$50. Wow, inflation hasn’t hit these too hard. I recall paying about $80 for a two pack of very similar grade Makita 4-1/2 inch grinders at least 10-15 years ago.
Handy tool to have around. Don’t use it all the time, but like a Sawzall, the perfect tool when you need it.
With a cutoff wheel, makes the hardest lock look like balsa wood. (You didn’t think locking your bike up was anything but a defense against mostly honest thieves did you? And now with cord-free 18 volt grinders…)
I bought this the last time it was offered - my first foray into power grinding/cutting tools and it patiently waited for the right project. I “had to” cut through some metal to break it down for the trash. I ordered the cutting wheels ($2) and safety goggles off Amazon ($6) and had fun sawing through.
Tbh, when I ordered it, I was a little concerned by the fact that you have to buy proprietary wheels, but upon use - I was very happy with them - they were easy to put on and more importantly I knew they were on and weren’t going to fly off.
Ugh. Didn’t notice that. I’d trade speed of change for commodity pricing of standard wheels in a heartbeat. Standard wheels can be really inexpensive… and are readily available. I believe Makita and DeWalt both use standard wheels.

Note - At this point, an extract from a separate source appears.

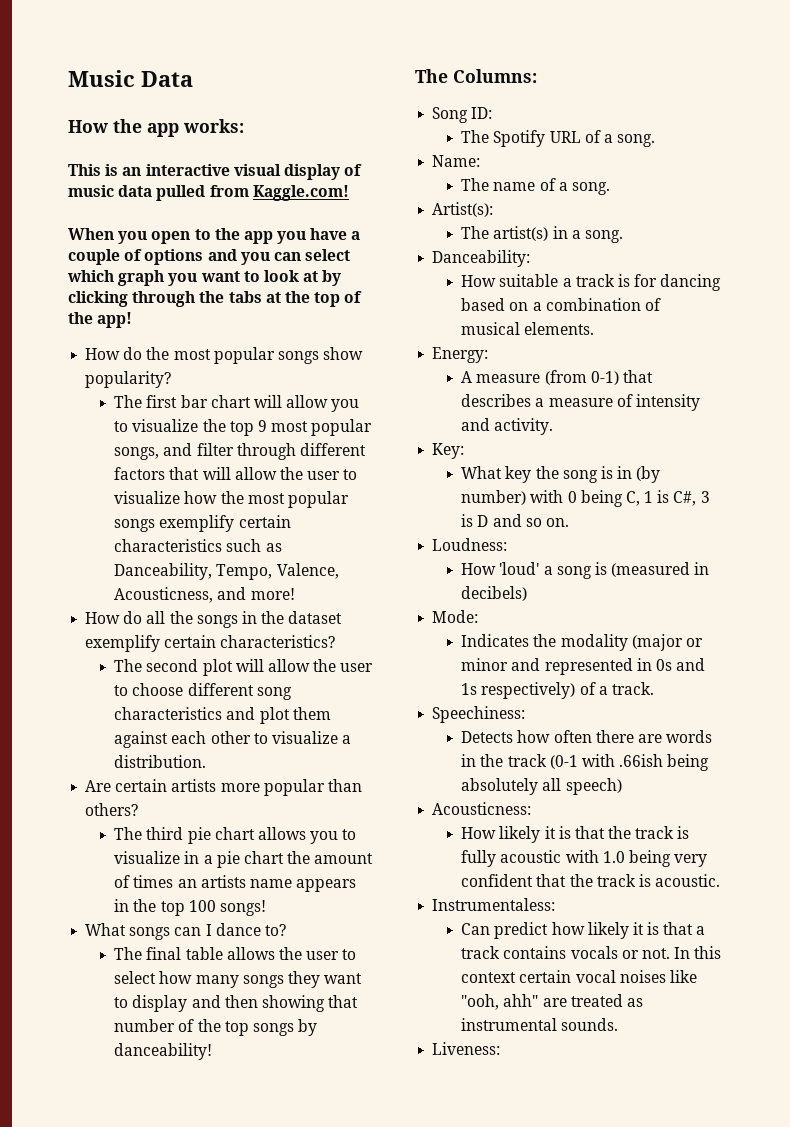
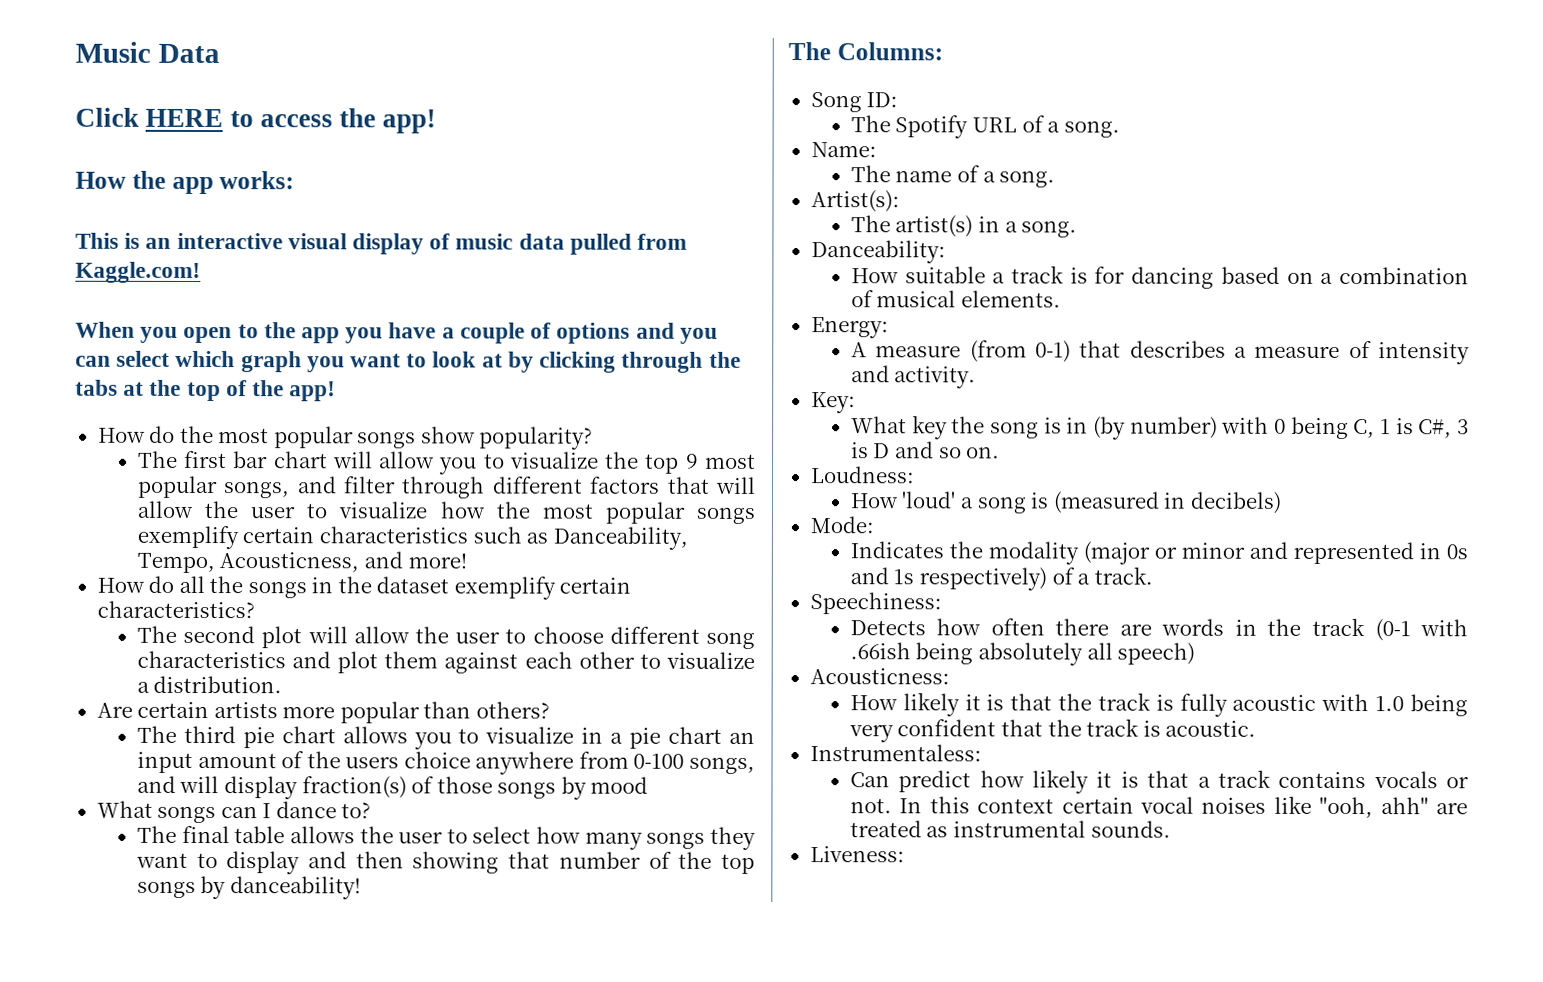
(193, 79) none -> [75,107,437,134] // Click HERE to access the app!
[276,563,339,579] Valence, -> (215, 563) none
[287,851,374,864] [114,875,357,892] [114,899,266,916] the amount of times an artists name appears in the top 100 songs! -> [729,731,755,744] [136,751,756,775] [136,775,649,800] an input amount of the users choice anywhere from 0-100 songs, and will display fraction(s) of those songs by mood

Forgive me if I misunderstood what you posted - they were super easy to put on and take off and I knew they were on
For me that is really important as I am new to doing these things and I like most of my body parts. Also, for the # of Xs I will use it, spending more for wheels is not a big deal - I would rather know I am getting the right wheels vs junk that breaks apart. I just don’t have the knowledge or background (yet) to know Y good Z bad.
Besides, as I find my footing with power tools and new fangled appliances grows and stabalizes, I upgrade and then gift my older ones to new users, so I rarely feel like I wasted $.

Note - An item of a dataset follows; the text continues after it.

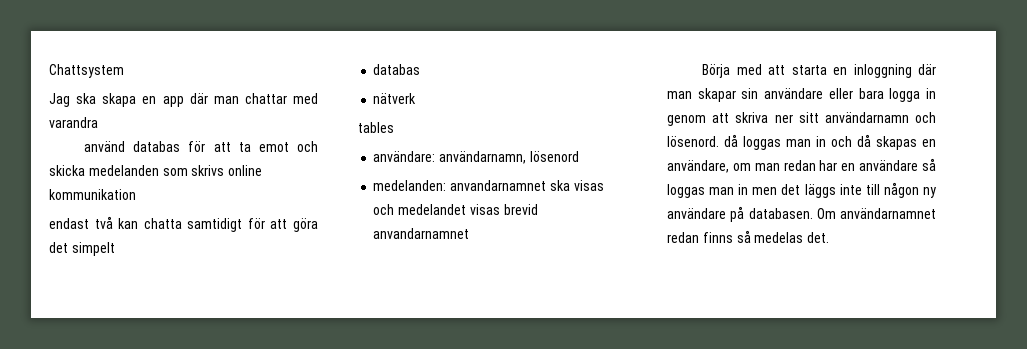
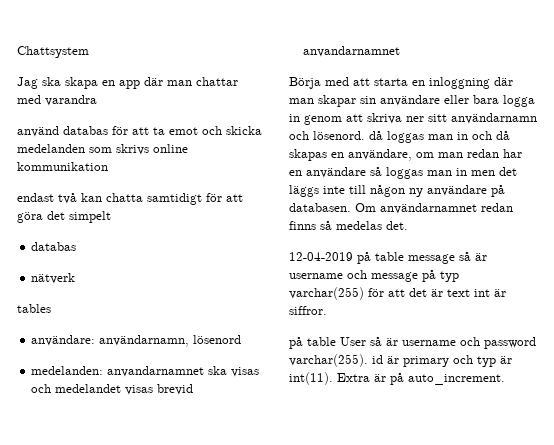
(830, 237) none -> [289,252,487,264] [289,270,459,282] [289,287,506,300] [289,306,327,315] [289,337,536,349] [289,354,512,367] [289,372,505,385] // 12-04-2019 på table message så är username och message på typ varchar(255) för att det är text int är siffror. // på table User så är username och password varchar(255). id är primary och typ är int(11). Extra är på auto_increment.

I think you might have misunderstood. My comment had nothing whatsoever to do with safety. It was about ready wheel availability, selection, and price. Not seller will carry a stand-alone proprietary wheel.
In fact, it might be argued a proprietary quick-change mechanism could be less safe vs the industry standard if it is long term unproven.
(I have a 20 year old still otherwise bullet proof Bosch jig saw with a proprietary click-spin quick blade change that failed after 5 years. Bosch soon dropped that technology. I used to work for a German automotive company. Germans have a propensity to over-engineer and believe they know better. As a result, that same mentality absolutely murdered our warranty costs.)
There’s nothing inherently unsafe about the traditional (slow?) spin the wheel lock plate on method. It’s simply less expensive to keep a wide range of various purpose blades on hand. And actually arguably more reliable.
Never mind …
When I order a model GWX10-45PE I certainly do NOT expect to receive a model 1375A!!
Well crap. Sorry. We pulled these from Amazon inventory and everything says it should have been the GWX10.